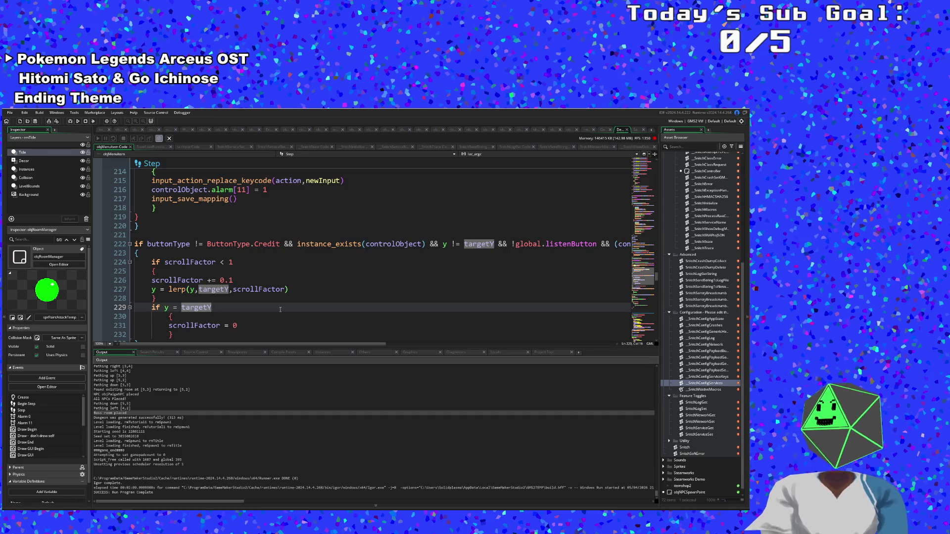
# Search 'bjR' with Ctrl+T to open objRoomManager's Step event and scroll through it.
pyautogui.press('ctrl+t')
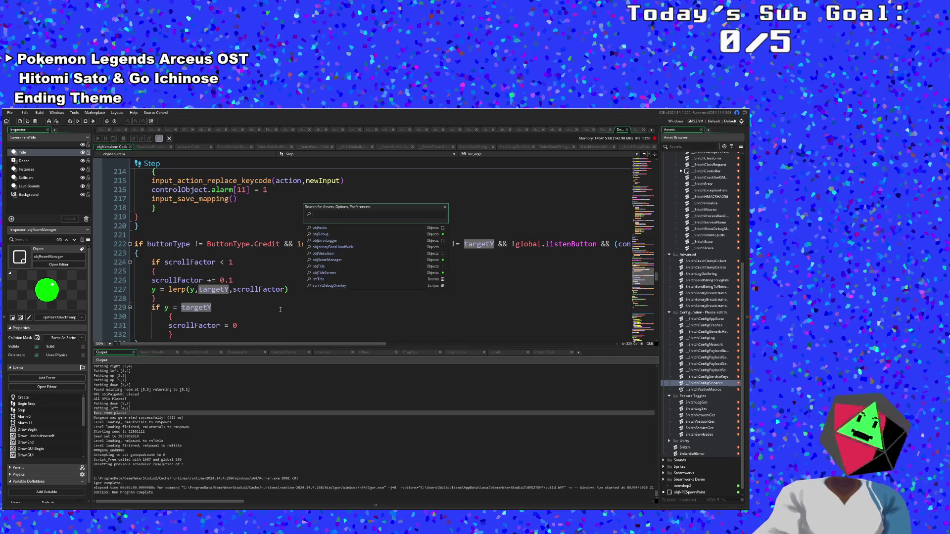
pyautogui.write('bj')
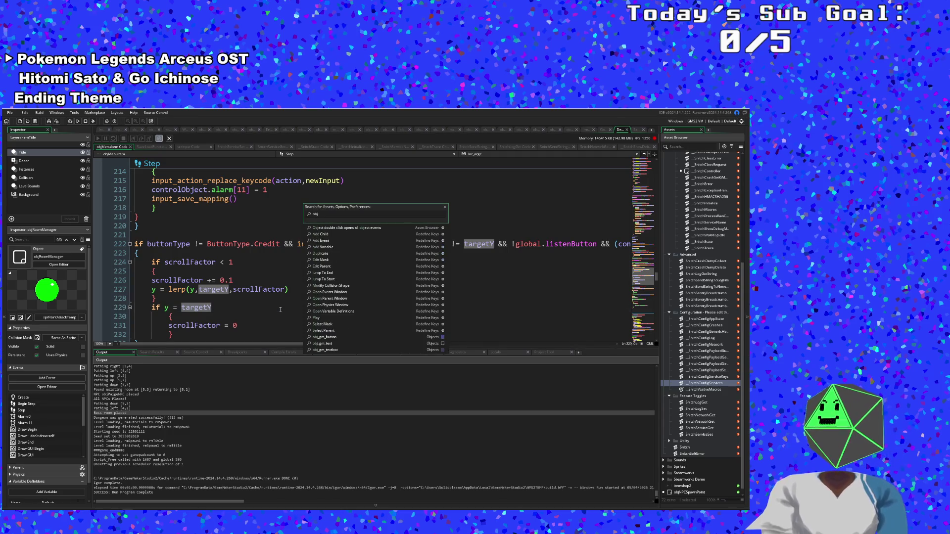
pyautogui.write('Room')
---
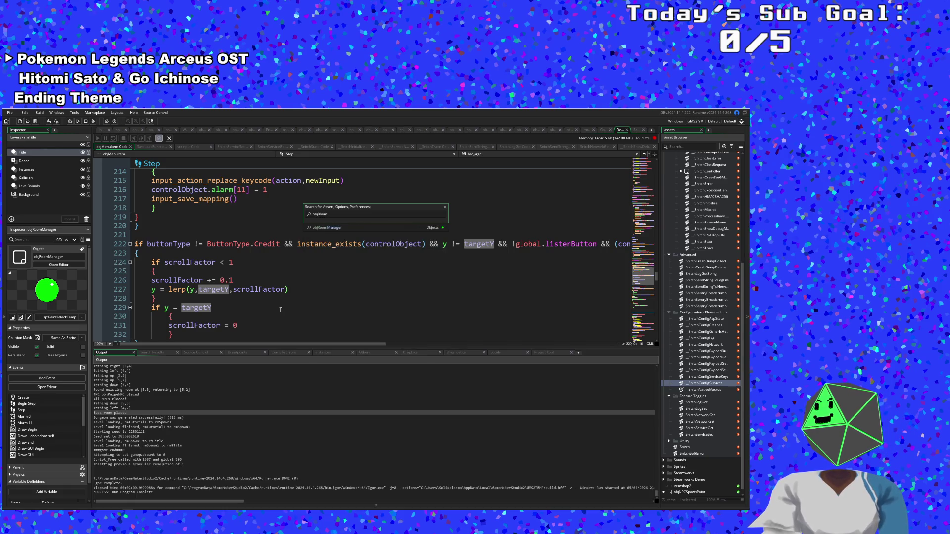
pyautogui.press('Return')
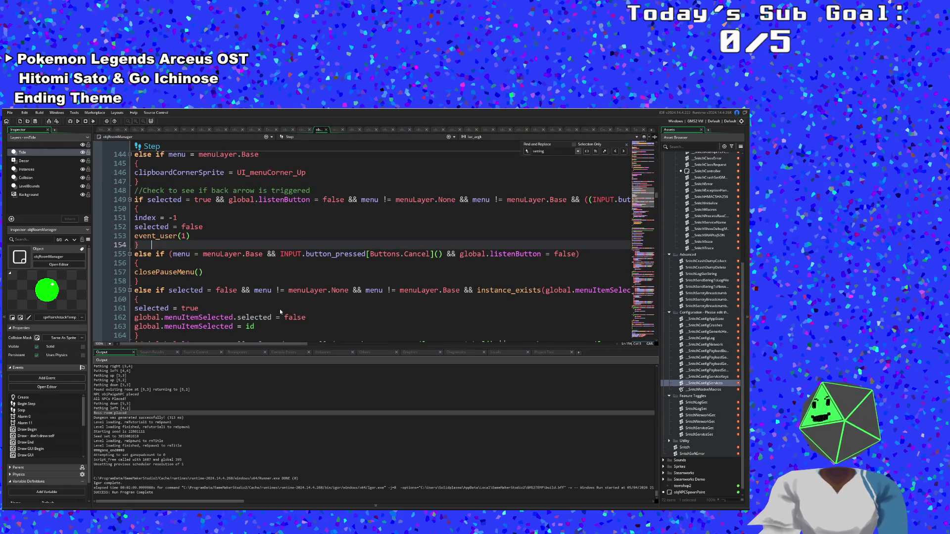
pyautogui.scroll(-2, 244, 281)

=== TASK ===
The reply should hold exactly the lines above, starting at the line with "# Search 'bjR'" and ending at the line with "pyautogui.write('Room')", and no pictures.

=== TASK ANSWER ===
# Search 'bjR' with Ctrl+T to open objRoomManager's Step event and scroll through it.
pyautogui.press('ctrl+t')
pyautogui.write('bj')
pyautogui.write('Room')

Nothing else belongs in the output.